## EXERCISES TO COMPLETE
1. In the Red Pills of the Week excerpt, what did researchers in Pennsylvania use to create a network of blood vessels?
2. Reproduce a section of the Red Pills of the Week excerpt word for word, starting at the words "BTW I just love" and ending after "and sugar. Sweet!".

## EXCERPT PROVIDED
++++++++++++++++++++

Red Pills of the Week — July 14th

Greetings, fellow Coppertops! Our exploration across the Matrix of Mystery will be a journey through Space and Time, from the deepest domains of the Solar System to the age of the mighty dinosaurs. We’ll find ancient sites being desecrated in any number of ways, along with strange secrets from past wars. And as we join hands in order to reach out to a celebrity from across the veil of death, we’ll stumble on a classic UFO case that refuses to go quietly into the night. Welcome to the Desert of the Real –you Aussies must feel right at home, ey?

(10) Our first stop takes us to Pluto, everyone’s favorite non-planet, who seems to have taken great pains to remain in the radar-screen of Astronomy, by way of obtaining a new moon –suck it Neil deGrasse Tyson! This is Revenge of the Nerds planetary edition *cue We Are the Champions song*

(9) But our geeky love for planetoid underdogs pales in comparison for our love with giant reptiles with teeth the size of bananas, and –now we’re told– dino-dongs that were 12 feet long! Now you know why Science is all about the hard facts.

[youtube]http://youtu.be/vbmZ6ZB_-Wc[/youtube]

BTW I just love it when news sites forewarn their readers that images of dinosaurs doing their thang might be NSFW –Wha?! do they think some visitors to their page are still living in Pangaea?

(8) Those mighty peenorexes sure would have needed a lot of blood to keep them um, tumescent. But blood obviously has other more important –though less fun– uses in the body, and now a group of researchers in Pennsylvania have managed to create a network of blood vessels using a 3D printer and sugar. Sweet!

++++++++++++++++++++

## SUPPLIED INFORMATION

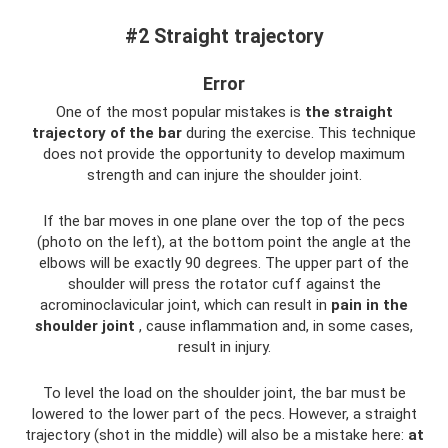
#2 Straight trajectory
Error
One of the most popular mistakes is
the straight
trajectory of the bar
during the exercise. This technique
does not provide the opportunity to develop maximum
strength and can injure the shoulder joint.
If the bar moves in one plane over the top of the pecs
(photo on the left), at the bottom point the angle at the
elbows will be exactly 90 degrees. The upper part of the
shoulder will press the rotator cuff against the
acrominoclavicular joint, which can result in
pain in the
shoulder joint
, cause inflammation and, in some cases,
result in injury.
To level the load on the shoulder joint, the bar must be
lowered to the lower part of the pecs. However, a straight
trajectory (shot in the middle) will also be a mistake here:
at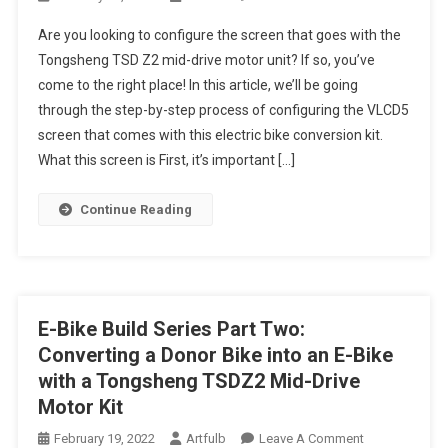
The
Are you looking to configure the screen that goes with the
Configuration
Tongsheng TSD Z2 mid-drive motor unit? If so, you’ve
Of
come to the right place! In this article, we’ll be going
The
through the step-by-step process of configuring the VLCD5
Tongsheng
TSD
screen that comes with this electric bike conversion kit.
Z2
What this screen is First, it’s important […]
Mid-
Drive
Continue Reading
Motor
Unit
Screen
E-Bike Build Series Part Two:
Converting a Donor Bike into an E-Bike
with a Tongsheng TSDZ2 Mid-Drive
Motor Kit
On
February 19, 2022
Artfulb
Leave A Comment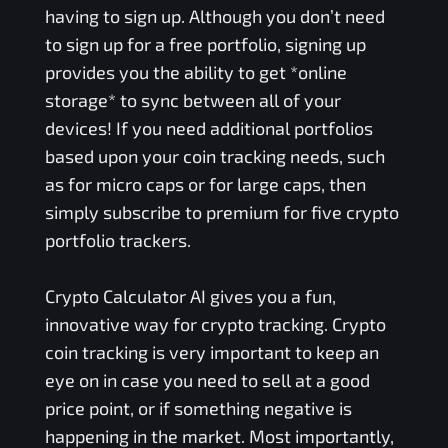
having to sign up. Although you don’t need
to sign up for a free portfolio, signing up
provides you the ability to get *online
storage* to sync between all of your
devices! If you need additional portfolios
based upon your coin tracking needs, such
as for micro caps or for large caps, then
simply subscribe to premium for five crypto
portfolio trackers.
Crypto Calculator AI gives you a fun,
innovative way for crypto tracking. Crypto
coin tracking is very important to keep an
eye on in case you need to sell at a good
price point, or if something negative is
happening in the market. Most importantly,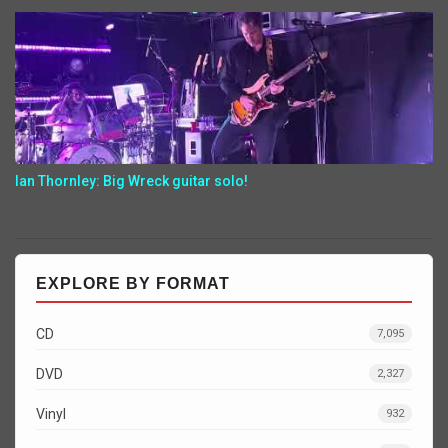
Ian Thornley: Big Wreck guitar solo!
EXPLORE BY FORMAT
CD
7,095
DVD
2,327
Vinyl
932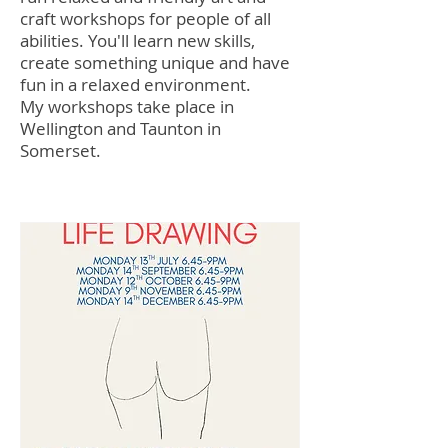
craft workshops for people of all
abilities. You'll learn new skills,
create something unique and have
fun in a relaxed environment.
My workshops take place in
Wellington and Taunton in
Somerset.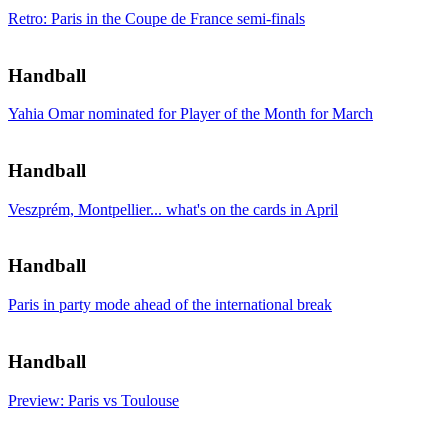
Retro: Paris in the Coupe de France semi-finals
Handball
Yahia Omar nominated for Player of the Month for March
Handball
Veszprém, Montpellier... what's on the cards in April
Handball
Paris in party mode ahead of the international break
Handball
Preview: Paris vs Toulouse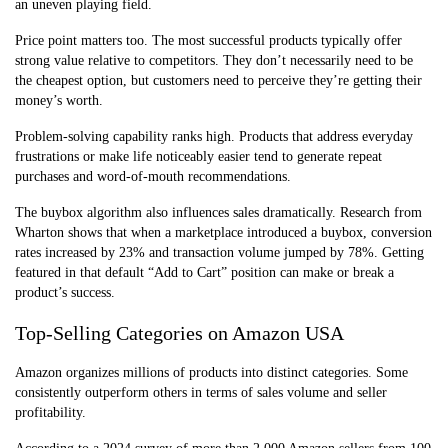
an uneven playing field.
Price point matters too. The most successful products typically offer
strong value relative to competitors. They don’t necessarily need to be
the cheapest option, but customers need to perceive they’re getting their
money’s worth.
Problem-solving capability ranks high. Products that address everyday
frustrations or make life noticeably easier tend to generate repeat
purchases and word-of-mouth recommendations.
The buybox algorithm also influences sales dramatically. Research from
Wharton shows that when a marketplace introduced a buybox, conversion
rates increased by 23% and transaction volume jumped by 78%. Getting
featured in that default “Add to Cart” position can make or break a
product’s success.
Top-Selling Categories on Amazon USA
Amazon organizes millions of products into distinct categories. Some
consistently outperform others in terms of sales volume and seller
profitability.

++++++++++++++++++++

## COMPLETED EXERCISE
1. A 3D printer and sugar.

2.
BTW I just love it when news sites forewarn their readers that images of dinosaurs doing their thang might be NSFW –Wha?! do they think some visitors to their page are still living in Pangaea?

(8) Those mighty peenorexes sure would have needed a lot of blood to keep them um, tumescent. But blood obviously has other more important –though less fun– uses in the body, and now a group of researchers in Pennsylvania have managed to create a network of blood vessels using a 3D printer and sugar. Sweet!